* [The records]:
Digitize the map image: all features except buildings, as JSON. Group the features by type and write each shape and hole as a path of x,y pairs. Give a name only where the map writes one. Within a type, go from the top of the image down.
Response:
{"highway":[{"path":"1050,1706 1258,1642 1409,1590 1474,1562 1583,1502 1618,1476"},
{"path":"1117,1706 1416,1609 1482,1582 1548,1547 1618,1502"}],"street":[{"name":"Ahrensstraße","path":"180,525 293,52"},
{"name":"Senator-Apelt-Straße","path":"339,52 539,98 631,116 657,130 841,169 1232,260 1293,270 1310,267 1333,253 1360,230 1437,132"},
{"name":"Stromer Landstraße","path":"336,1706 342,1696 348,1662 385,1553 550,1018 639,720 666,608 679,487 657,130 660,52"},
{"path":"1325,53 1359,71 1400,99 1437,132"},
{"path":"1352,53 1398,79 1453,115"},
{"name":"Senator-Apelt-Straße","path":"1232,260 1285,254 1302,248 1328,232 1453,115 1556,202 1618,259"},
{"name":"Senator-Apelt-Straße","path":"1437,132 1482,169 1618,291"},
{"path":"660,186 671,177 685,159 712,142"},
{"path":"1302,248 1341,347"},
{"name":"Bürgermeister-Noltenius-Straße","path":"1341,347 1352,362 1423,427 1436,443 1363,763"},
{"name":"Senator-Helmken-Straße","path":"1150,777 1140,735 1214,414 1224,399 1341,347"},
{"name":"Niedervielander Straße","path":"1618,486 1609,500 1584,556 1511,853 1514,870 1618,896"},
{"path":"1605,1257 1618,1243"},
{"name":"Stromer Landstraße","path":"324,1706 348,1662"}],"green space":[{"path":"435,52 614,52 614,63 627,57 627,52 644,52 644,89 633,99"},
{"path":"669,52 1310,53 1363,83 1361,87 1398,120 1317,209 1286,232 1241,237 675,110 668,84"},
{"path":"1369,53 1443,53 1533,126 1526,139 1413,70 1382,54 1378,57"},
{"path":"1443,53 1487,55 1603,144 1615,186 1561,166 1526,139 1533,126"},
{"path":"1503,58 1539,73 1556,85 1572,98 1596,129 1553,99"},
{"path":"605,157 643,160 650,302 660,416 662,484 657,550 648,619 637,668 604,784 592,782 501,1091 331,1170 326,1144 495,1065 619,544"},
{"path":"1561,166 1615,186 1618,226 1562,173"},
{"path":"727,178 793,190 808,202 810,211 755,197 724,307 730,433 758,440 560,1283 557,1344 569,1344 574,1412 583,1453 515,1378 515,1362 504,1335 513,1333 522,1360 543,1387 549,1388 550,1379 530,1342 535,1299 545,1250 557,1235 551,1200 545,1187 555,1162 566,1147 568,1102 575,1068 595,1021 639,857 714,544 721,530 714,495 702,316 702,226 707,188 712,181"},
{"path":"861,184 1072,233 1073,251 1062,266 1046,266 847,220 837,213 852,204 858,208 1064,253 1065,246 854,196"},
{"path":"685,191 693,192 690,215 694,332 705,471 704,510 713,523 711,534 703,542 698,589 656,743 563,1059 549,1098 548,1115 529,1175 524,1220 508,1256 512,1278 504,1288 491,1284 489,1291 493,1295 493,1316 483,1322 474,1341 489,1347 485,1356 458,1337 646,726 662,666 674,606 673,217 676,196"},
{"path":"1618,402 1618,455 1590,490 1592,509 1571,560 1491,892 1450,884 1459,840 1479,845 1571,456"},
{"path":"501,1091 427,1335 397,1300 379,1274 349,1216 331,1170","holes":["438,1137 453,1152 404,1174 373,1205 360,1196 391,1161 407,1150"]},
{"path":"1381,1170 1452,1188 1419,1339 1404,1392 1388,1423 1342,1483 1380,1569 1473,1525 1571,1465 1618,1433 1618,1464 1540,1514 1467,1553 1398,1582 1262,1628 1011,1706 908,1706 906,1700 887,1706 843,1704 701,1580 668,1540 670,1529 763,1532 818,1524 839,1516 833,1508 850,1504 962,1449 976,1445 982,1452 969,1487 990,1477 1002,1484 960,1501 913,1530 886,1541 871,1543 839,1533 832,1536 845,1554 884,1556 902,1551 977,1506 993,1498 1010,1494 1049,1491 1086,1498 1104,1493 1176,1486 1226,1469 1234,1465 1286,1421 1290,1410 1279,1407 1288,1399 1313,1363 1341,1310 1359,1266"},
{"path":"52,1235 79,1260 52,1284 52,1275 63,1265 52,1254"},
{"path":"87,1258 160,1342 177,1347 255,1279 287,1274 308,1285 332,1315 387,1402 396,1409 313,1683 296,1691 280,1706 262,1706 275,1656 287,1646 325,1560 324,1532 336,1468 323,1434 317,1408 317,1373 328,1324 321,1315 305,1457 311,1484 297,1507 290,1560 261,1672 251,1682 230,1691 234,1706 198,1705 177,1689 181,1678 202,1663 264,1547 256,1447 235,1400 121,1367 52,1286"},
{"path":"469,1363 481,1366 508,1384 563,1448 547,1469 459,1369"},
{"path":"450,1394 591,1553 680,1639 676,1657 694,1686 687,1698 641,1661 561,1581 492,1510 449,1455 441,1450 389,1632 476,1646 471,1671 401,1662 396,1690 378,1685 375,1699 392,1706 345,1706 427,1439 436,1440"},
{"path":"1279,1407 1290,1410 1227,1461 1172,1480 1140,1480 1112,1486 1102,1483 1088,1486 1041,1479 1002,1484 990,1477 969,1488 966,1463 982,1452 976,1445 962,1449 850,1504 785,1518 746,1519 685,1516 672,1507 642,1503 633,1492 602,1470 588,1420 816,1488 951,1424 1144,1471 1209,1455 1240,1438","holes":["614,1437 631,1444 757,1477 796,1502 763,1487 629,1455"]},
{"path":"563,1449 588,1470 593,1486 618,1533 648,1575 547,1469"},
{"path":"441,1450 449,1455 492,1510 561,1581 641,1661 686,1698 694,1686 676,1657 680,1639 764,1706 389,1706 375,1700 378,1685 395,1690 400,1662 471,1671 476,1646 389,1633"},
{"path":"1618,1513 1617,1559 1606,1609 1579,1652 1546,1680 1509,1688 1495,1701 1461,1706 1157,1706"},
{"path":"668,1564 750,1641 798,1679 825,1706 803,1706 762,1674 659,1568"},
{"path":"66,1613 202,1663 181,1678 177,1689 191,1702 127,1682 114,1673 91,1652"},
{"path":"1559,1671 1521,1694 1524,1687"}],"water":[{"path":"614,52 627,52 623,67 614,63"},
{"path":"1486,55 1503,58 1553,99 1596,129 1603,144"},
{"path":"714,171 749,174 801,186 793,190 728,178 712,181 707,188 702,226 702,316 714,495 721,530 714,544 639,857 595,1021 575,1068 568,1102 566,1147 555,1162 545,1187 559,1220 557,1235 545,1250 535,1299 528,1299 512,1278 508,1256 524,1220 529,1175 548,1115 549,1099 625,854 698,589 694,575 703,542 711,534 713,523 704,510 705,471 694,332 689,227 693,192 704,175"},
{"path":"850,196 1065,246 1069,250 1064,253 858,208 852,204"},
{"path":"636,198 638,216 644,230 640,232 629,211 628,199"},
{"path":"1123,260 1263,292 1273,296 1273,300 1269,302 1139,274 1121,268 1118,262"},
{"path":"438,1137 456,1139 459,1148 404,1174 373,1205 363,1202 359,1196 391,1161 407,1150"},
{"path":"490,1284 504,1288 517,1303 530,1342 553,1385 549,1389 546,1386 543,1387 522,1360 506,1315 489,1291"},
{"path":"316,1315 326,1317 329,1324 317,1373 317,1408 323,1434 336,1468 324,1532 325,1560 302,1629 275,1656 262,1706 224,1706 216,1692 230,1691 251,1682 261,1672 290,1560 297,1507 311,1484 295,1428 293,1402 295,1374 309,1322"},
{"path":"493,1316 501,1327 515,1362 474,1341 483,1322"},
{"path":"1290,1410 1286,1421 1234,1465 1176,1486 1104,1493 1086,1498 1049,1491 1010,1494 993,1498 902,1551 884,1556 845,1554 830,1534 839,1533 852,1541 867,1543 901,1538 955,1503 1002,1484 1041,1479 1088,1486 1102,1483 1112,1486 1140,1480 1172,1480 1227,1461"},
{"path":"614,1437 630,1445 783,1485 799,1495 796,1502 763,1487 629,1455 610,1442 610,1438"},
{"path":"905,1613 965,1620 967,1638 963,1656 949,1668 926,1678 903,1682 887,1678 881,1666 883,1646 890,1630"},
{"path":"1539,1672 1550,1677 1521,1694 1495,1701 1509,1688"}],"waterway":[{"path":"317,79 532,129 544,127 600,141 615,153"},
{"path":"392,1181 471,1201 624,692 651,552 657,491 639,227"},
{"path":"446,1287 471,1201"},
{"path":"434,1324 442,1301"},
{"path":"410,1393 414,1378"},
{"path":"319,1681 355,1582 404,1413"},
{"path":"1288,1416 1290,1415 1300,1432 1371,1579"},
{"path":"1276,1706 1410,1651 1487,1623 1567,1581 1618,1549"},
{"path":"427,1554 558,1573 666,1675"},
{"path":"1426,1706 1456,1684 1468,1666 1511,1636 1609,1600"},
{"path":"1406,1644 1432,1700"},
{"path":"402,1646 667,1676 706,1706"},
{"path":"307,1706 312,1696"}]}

* [What to produce]: Where "Stromer" occurs in a line of the data above, count that line. Give the final count and no other words.

* [Solution to this problem]: 2